Tal vez el punto más importante sea contraponer este tipo de análisis a otros que construyen la sexualidad y el género como objetos densos, discretos, fijos en muchos sentidos. Si en una cárcel de hombres hay parcialidades de mujeres —y de hombres— construidas sobre cuerpos masculinos; identidades que se desplazan sobre el cuerpo operando de modo alterno polaridades de género y deseos (como la señalamos en el caso del travesti y su culo), deseos que siempre encuentran objetos sustitutos y justificaciones posibles; entonces no estamos ante algo sólido y completo. Estamos ante un orden que funciona mediante su disolución y reconfiguración, mediante una recreación estratégica. Un orden de parcialidades, reversible, aunque suene paradójico.

Entre tanta representación —palabras y discursos para designar múltiples máscaras— ¿cuáles son los espacios que le quedan a la corporalidad? ¿Qué caminos hay que seguir para conseguir una genuina apropiación del cuerpo?, ¿hasta qué punto la experiencia corporal obedece a deseos o a imposiciones identitarias o discursivas? En el caso de “el más cabrón” que viola a los violines, por ejemplo, ¿se trata de un deseo corporal, de una expresión de identidad, o de una imposición subjetivada?
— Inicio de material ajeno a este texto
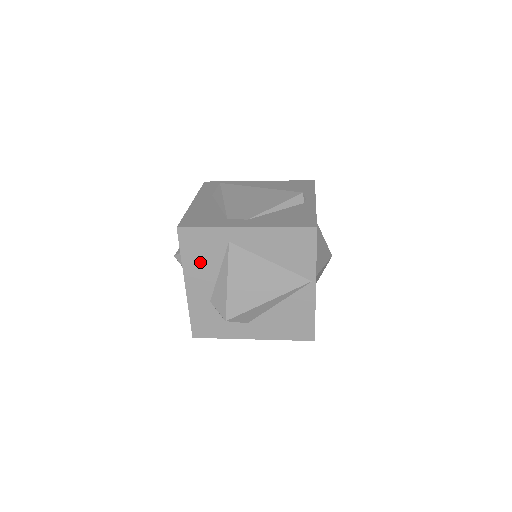
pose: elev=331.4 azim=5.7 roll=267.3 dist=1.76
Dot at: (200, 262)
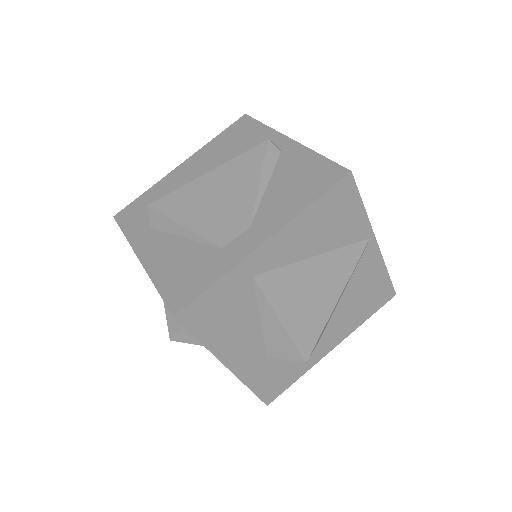
Dot at: (229, 328)
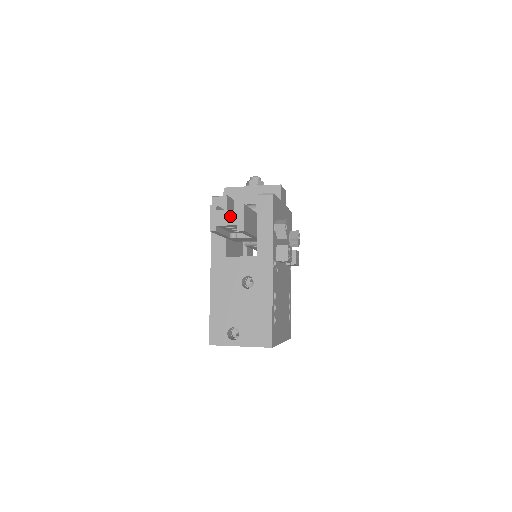
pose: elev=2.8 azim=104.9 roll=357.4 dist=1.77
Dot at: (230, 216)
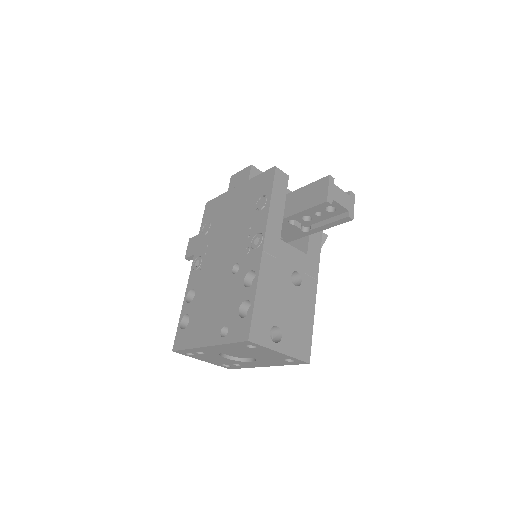
Dot at: (344, 198)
Yo me preguntaría si se puede hablar del cuerpo, si el cuerpo es un objeto discursivo, si se lo puede enunciar. Creo que hay una dimensión de la experiencia del cuerpo que no es discursiva ni puede transitar por el discurso. Este es un límite epistemológico y metodológico de las ciencias sociales para estudiarlo. Yo me limité a investigar ciertos entrecruzamientos entre cuerpo, identidad y deseo, que me parece constituyen la triada pertinente para estudiar género y sexualidad. Si entre el cuerpo, la identidad y el deseo se pueden construir relaciones de acoplamiento, de ‘alianza’ por así llamarlas, también se pueden configurar relaciones de desasimiento y de fragmentación. En este sentido, el ejemplo expuesto en la pregunta podría tratarse tanto de un deseo corporal, como de una expresión de identidad y de una imposición subjetivada. La clave es que nunca será sólo una de esas dimensiones y cada una se interceptará con la otra en una escena como la descripta.

No obstante, creo que la corporalidad debe entenderse como una dimensión liminar entre discurso y cuerpo. Este fue el concepto que mejor me sirvió para estudiar las relaciones entre ambos en la cárcel. No hablaba ante todo de un objeto rodeado de descripciones y prescripciones, sino de un proceso oscilante.